READING TEXT:

☆ ☆ ☆

Manufacturing process control relies on a loop of data collection, analysis, feedback, and feedback control. Data quality is essential for proper operations. There are many ways data quality is influenced and managed through manufacturing processes. Data is used in planning, architecture, process control during the actual production, data collection, and post-manufacturing analyses. In Part 1 of this series, we looked at using the K-means method to find clusters within data in an unsupervised manner.

In this second article, we’ll explore how a relatively simple yet powerful machine learning (ML) technique called Kernel Density Estimation can be used to rapidly ingest and analyze data to gain powerful insights into the operation of your devices, machinery, and sensors in IoT and IIoT applications.

By applying this technique, organizations can not only identify patterns in equipment performance but also predict potential failures, enabling effective predictive maintenance strategies. Furthermore, these insights can help optimize Overall Equipment Effectiveness (OEE) by reducing unplanned downtime, improving production efficiency, and enhancing the overall operational performance of industrial systems.

There is a fair amount of background information that has to be covered to introduce Kernel Density Estimation and its automated use in machine learning. This article introduces the background concepts, intuitions, basic interpretation, and related use case details. With the base information in mind, the next article in the series will start applying these concepts and show an example of how KDE can be used in an automated fashion to analyze signal data and make decisions about collected data.

In this article, we will walk you through how Kernel Density Estimation (KDE) is highly useful for IIoT applications due to its simplicity, scalability, and effectiveness in estimating the distribution of data for large datasets from a smaller sample. As IIoT systems generate massive amounts of data from sensors, machines, and other connected devices, KDE can play a critical role in deriving actionable insights.

What is Kernel Density Estimation (KDE)?

☆ ☆ ☆

TASKS TO CARRY OUT:
(a) Name every use of data in manufacturing that the KDE article lists.
(b) Transcribe the stretch of the KDE article from "By applying this" through "of industrial systems.".
(c) Recast the paragraph of the KDE article that begins "By applying this technique" as a short list that keeps its main facts.
None of this work requires the records.

☆ ☆ ☆

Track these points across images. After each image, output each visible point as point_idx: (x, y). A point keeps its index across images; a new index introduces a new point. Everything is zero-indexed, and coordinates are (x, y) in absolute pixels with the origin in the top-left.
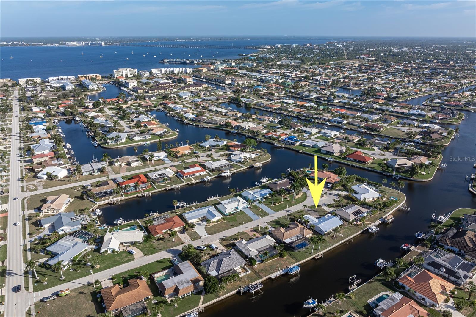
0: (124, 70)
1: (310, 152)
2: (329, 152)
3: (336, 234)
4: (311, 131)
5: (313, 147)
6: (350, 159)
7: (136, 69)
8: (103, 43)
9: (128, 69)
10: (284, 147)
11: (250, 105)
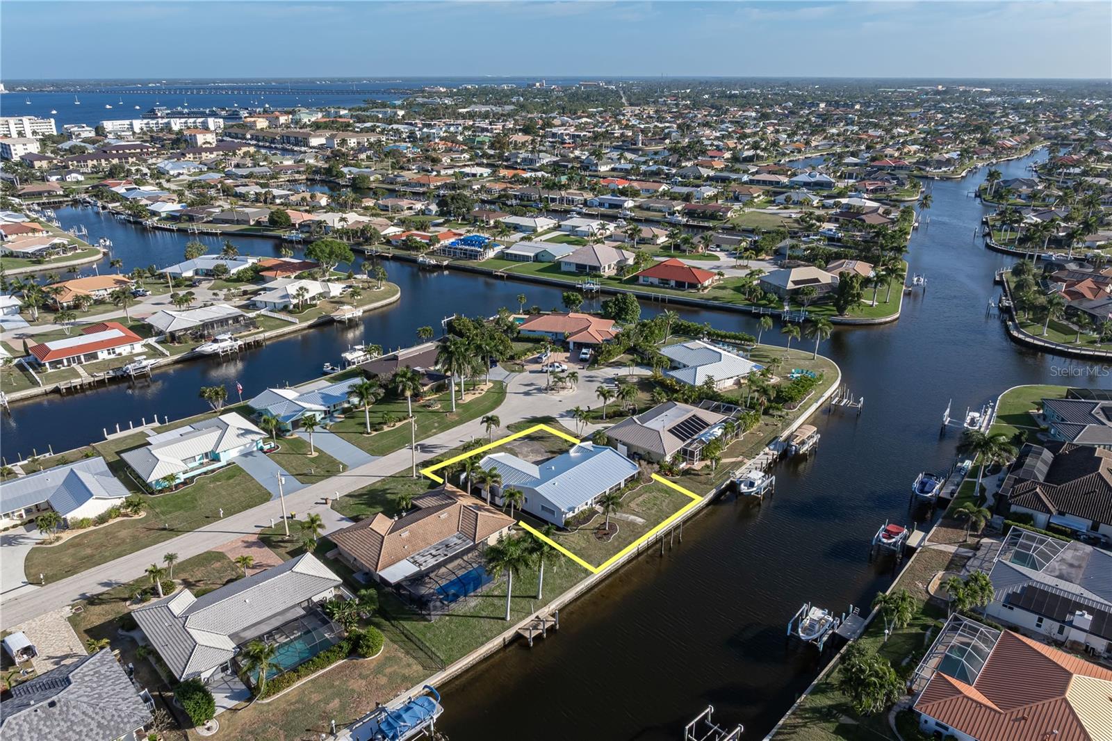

☆ ☆ ☆

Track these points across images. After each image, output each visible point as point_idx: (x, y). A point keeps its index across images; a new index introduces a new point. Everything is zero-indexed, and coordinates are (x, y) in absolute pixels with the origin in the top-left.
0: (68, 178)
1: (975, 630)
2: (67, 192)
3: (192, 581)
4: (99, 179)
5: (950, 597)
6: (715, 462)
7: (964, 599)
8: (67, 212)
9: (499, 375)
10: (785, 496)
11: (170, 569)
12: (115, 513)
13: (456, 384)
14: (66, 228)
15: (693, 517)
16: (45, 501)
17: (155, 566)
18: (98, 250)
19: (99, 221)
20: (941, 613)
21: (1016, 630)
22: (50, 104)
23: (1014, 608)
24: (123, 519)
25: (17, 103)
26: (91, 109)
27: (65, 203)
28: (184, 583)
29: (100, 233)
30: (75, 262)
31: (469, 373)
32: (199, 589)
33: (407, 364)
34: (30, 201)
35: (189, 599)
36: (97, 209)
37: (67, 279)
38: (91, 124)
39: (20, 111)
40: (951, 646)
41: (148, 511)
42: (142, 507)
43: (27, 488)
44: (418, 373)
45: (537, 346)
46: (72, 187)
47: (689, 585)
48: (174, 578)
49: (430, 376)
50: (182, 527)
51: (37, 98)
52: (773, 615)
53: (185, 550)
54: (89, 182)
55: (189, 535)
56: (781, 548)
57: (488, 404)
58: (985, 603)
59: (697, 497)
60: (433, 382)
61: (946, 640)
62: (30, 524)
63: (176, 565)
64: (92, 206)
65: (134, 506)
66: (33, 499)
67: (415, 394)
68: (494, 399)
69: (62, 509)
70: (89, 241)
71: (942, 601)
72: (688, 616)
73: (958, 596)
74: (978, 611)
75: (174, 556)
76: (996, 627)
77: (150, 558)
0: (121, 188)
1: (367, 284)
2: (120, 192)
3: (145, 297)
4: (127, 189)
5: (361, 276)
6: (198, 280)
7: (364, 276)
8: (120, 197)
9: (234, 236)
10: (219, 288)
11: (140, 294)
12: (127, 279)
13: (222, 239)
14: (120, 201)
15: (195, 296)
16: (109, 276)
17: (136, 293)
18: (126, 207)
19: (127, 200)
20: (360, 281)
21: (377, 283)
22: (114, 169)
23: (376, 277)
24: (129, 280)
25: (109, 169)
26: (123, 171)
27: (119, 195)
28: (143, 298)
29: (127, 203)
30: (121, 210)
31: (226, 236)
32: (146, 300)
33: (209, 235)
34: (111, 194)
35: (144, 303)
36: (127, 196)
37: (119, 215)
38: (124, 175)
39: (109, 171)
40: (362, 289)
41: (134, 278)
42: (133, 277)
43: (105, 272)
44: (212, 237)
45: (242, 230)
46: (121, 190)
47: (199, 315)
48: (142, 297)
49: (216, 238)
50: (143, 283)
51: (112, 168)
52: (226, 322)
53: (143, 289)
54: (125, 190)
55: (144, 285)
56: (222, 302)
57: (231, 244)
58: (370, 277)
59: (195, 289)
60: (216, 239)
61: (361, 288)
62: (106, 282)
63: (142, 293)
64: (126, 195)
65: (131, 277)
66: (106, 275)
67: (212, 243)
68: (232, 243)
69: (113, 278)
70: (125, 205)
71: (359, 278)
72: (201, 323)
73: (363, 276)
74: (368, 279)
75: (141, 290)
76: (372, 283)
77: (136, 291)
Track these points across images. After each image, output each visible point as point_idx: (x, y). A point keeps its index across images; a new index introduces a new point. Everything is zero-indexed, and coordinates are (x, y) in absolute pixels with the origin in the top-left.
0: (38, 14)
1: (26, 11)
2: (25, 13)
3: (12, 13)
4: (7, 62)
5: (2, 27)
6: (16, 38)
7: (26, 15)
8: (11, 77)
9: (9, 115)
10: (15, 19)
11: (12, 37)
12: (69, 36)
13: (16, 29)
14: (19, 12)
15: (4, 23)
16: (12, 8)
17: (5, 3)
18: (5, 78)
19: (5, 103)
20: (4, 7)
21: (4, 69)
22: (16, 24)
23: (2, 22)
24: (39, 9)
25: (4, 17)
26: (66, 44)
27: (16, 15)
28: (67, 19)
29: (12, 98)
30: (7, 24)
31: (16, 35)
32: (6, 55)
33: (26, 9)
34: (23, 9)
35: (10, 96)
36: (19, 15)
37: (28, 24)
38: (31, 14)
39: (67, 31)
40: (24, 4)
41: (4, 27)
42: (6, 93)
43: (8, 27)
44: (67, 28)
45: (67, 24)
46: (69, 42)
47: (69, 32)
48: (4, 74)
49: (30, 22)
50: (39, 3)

☆ ☆ ☆

SOLUTIONS TO THE TASKS:
(a)
- planning
- architecture
- process control during the actual production
- data collection
- post-manufacturing analyses

(b)
By applying this technique, organizations can not only identify patterns in equipment performance but also predict potential failures, enabling effective predictive maintenance strategies. Furthermore, these insights can help optimize Overall Equipment Effectiveness (OEE) by reducing unplanned downtime, improving production efficiency, and enhancing the overall operational performance of industrial systems.

(c)
- Identifies patterns in equipment performance.
- Predicts potential failures, which supports predictive maintenance.
- Helps optimize Overall Equipment Effectiveness (OEE):
  - reduces unplanned downtime
  - improves production efficiency
  - enhances the overall operational performance of industrial systems